[Edit tracking data]
============

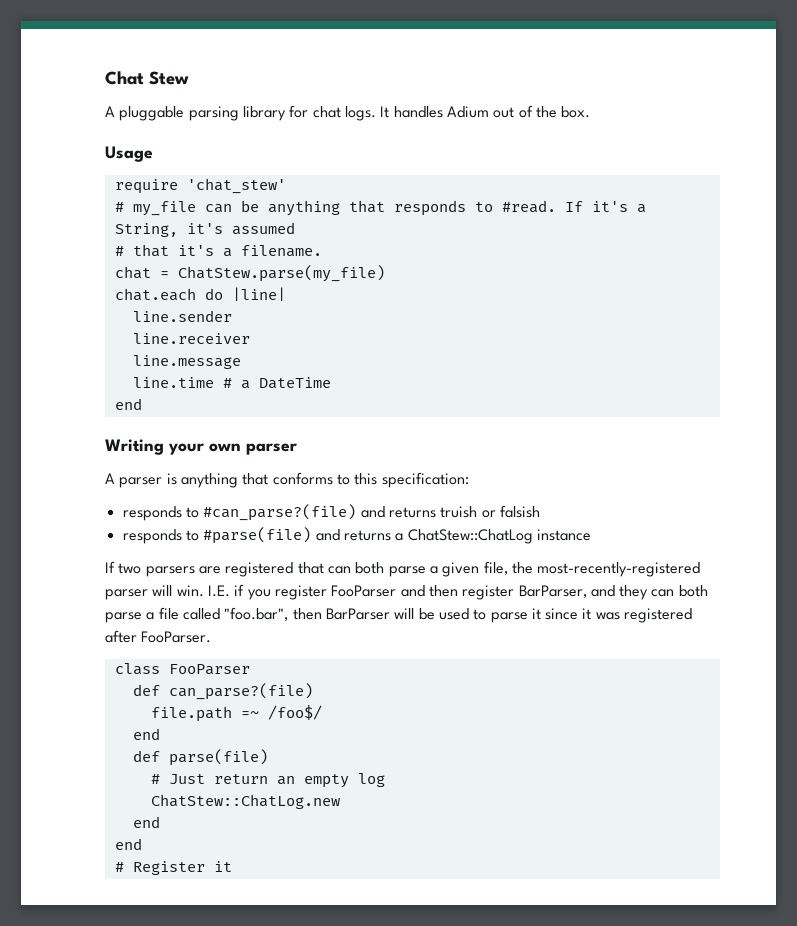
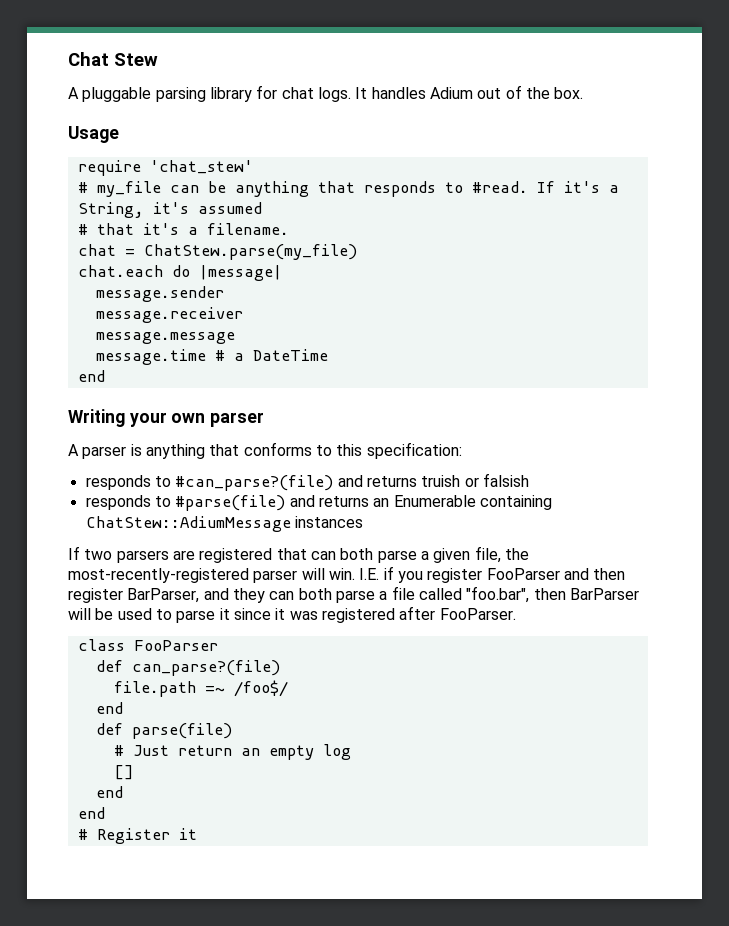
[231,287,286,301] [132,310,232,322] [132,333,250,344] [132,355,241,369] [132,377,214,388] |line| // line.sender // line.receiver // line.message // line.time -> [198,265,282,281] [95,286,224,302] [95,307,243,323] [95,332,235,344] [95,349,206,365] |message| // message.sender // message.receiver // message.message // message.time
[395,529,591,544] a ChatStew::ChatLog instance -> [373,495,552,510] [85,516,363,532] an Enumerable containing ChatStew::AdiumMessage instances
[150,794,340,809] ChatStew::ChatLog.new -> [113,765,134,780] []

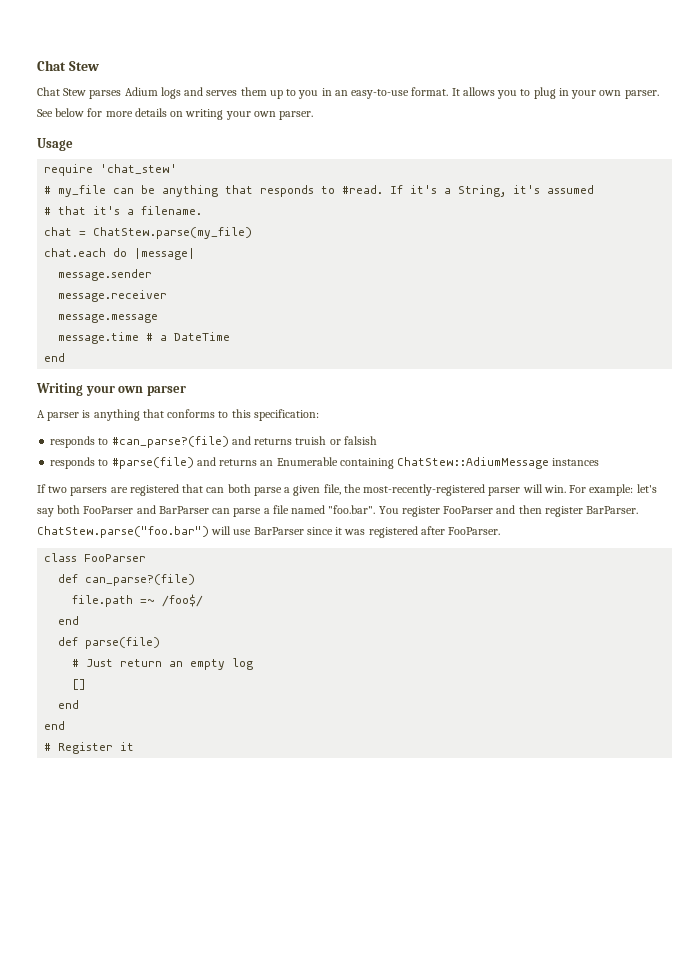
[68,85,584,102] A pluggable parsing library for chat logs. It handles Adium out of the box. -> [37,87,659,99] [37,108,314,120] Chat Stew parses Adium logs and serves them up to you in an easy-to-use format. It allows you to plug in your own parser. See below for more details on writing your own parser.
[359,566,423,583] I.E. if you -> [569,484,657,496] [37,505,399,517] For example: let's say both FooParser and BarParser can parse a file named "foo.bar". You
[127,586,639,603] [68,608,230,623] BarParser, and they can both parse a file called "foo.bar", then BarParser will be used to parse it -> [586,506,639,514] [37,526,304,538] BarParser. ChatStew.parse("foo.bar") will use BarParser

============

▸ **What is required**
Keep to the lines from the one containing "[359,566,423,583] I.E. if" to the end of the entries above, and retype them exactly.

▸ **The completed task**
[359,566,423,583] I.E. if you -> [569,484,657,496] [37,505,399,517] For example: let's say both FooParser and BarParser can parse a file named "foo.bar". You
[127,586,639,603] [68,608,230,623] BarParser, and they can both parse a file called "foo.bar", then BarParser will be used to parse it -> [586,506,639,514] [37,526,304,538] BarParser. ChatStew.parse("foo.bar") will use BarParser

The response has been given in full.